▶ Information given
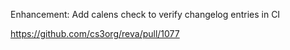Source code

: Enhancement: Add calens check to verify changelog entries in CI

https://github.com/cs3org/reva/pull/1077
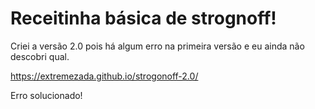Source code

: # Receitinha básica de strognoff!
Criei a versão 2.0 pois há algum erro na primeira versão e eu ainda não descobri qual.

https://extremezada.github.io/strogonoff-2.0/

Erro solucionado!
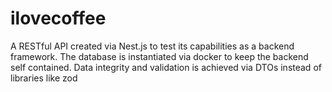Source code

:# ilovecoffee
A RESTful API created via Nest.js to test its capabilities as a backend framework. The database is instantiated via docker to keep the backend self contained. Data integrity and validation is achieved via DTOs instead of libraries like zod

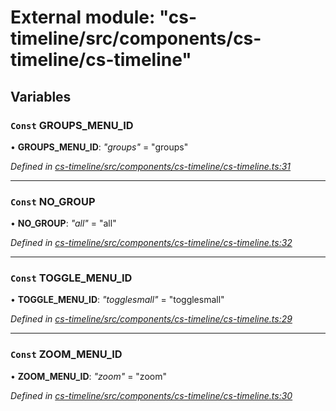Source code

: # External module: "cs-timeline/src/components/cs-timeline/cs-timeline"

## Variables

### `Const` GROUPS_MENU_ID

• **GROUPS_MENU_ID**: *"groups"* = "groups"

*Defined in [cs-timeline/src/components/cs-timeline/cs-timeline.ts:31](https://github.com/RichardHovenkamp/csnext/blob/0e0b9b29/packages/cs-timeline/src/components/cs-timeline/cs-timeline.ts#L31)*

___

### `Const` NO_GROUP

• **NO_GROUP**: *"all"* = "all"

*Defined in [cs-timeline/src/components/cs-timeline/cs-timeline.ts:32](https://github.com/RichardHovenkamp/csnext/blob/0e0b9b29/packages/cs-timeline/src/components/cs-timeline/cs-timeline.ts#L32)*

___

### `Const` TOGGLE_MENU_ID

• **TOGGLE_MENU_ID**: *"togglesmall"* = "togglesmall"

*Defined in [cs-timeline/src/components/cs-timeline/cs-timeline.ts:29](https://github.com/RichardHovenkamp/csnext/blob/0e0b9b29/packages/cs-timeline/src/components/cs-timeline/cs-timeline.ts#L29)*

___

### `Const` ZOOM_MENU_ID

• **ZOOM_MENU_ID**: *"zoom"* = "zoom"

*Defined in [cs-timeline/src/components/cs-timeline/cs-timeline.ts:30](https://github.com/RichardHovenkamp/csnext/blob/0e0b9b29/packages/cs-timeline/src/components/cs-timeline/cs-timeline.ts#L30)*
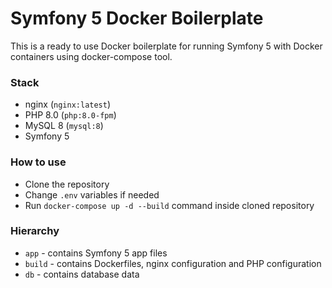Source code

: # Symfony 5 Docker Boilerplate
This is a ready to use Docker boilerplate for running Symfony 5 with Docker containers using docker-compose tool.

### Stack
- nginx (`nginx:latest`)
- PHP 8.0 (`php:8.0-fpm`)
- MySQL 8 (`mysql:8`)
- Symfony 5

### How to use
- Clone the repository
- Change `.env` variables if needed
- Run `docker-compose up -d --build` command inside cloned repository

### Hierarchy
- `app` - contains Symfony 5 app files
- `build` - contains Dockerfiles, nginx configuration and PHP configuration
- `db` - contains database data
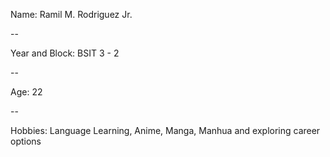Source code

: Name:   Ramil M. Rodriguez Jr.

--

Year and Block: BSIT 3 - 2

--

Age: 22

--

Hobbies: Language Learning, Anime, Manga, Manhua and exploring career options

▶ What you should do
Each record above should be duplicated word for word, with no pictures included.

▶ Solution to this task
Source code

: Enhancement: Add calens check to verify changelog entries in CI

https://github.com/cs3org/reva/pull/1077
Source code

: # Receitinha básica de strognoff!
Criei a versão 2.0 pois há algum erro na primeira versão e eu ainda não descobri qual.

https://extremezada.github.io/strogonoff-2.0/

Erro solucionado!
Source code

:# ilovecoffee
A RESTful API created via Nest.js to test its capabilities as a backend framework. The database is instantiated via docker to keep the backend self contained. Data integrity and validation is achieved via DTOs instead of libraries like zod

Source code

: # External module: "cs-timeline/src/components/cs-timeline/cs-timeline"

## Variables

### `Const` GROUPS_MENU_ID

• **GROUPS_MENU_ID**: *"groups"* = "groups"

*Defined in [cs-timeline/src/components/cs-timeline/cs-timeline.ts:31](https://github.com/RichardHovenkamp/csnext/blob/0e0b9b29/packages/cs-timeline/src/components/cs-timeline/cs-timeline.ts#L31)*

___

### `Const` NO_GROUP

• **NO_GROUP**: *"all"* = "all"

*Defined in [cs-timeline/src/components/cs-timeline/cs-timeline.ts:32](https://github.com/RichardHovenkamp/csnext/blob/0e0b9b29/packages/cs-timeline/src/components/cs-timeline/cs-timeline.ts#L32)*

___

### `Const` TOGGLE_MENU_ID

• **TOGGLE_MENU_ID**: *"togglesmall"* = "togglesmall"

*Defined in [cs-timeline/src/components/cs-timeline/cs-timeline.ts:29](https://github.com/RichardHovenkamp/csnext/blob/0e0b9b29/packages/cs-timeline/src/components/cs-timeline/cs-timeline.ts#L29)*

___

### `Const` ZOOM_MENU_ID

• **ZOOM_MENU_ID**: *"zoom"* = "zoom"

*Defined in [cs-timeline/src/components/cs-timeline/cs-timeline.ts:30](https://github.com/RichardHovenkamp/csnext/blob/0e0b9b29/packages/cs-timeline/src/components/cs-timeline/cs-timeline.ts#L30)*
Source code

: # Symfony 5 Docker Boilerplate
This is a ready to use Docker boilerplate for running Symfony 5 with Docker containers using docker-compose tool.

### Stack
- nginx (`nginx:latest`)
- PHP 8.0 (`php:8.0-fpm`)
- MySQL 8 (`mysql:8`)
- Symfony 5

### How to use
- Clone the repository
- Change `.env` variables if needed
- Run `docker-compose up -d --build` command inside cloned repository

### Hierarchy
- `app` - contains Symfony 5 app files
- `build` - contains Dockerfiles, nginx configuration and PHP configuration
- `db` - contains database data
Source code

: Name:   Ramil M. Rodriguez Jr.

--

Year and Block: BSIT 3 - 2

--

Age: 22

--

Hobbies: Language Learning, Anime, Manga, Manhua and exploring career options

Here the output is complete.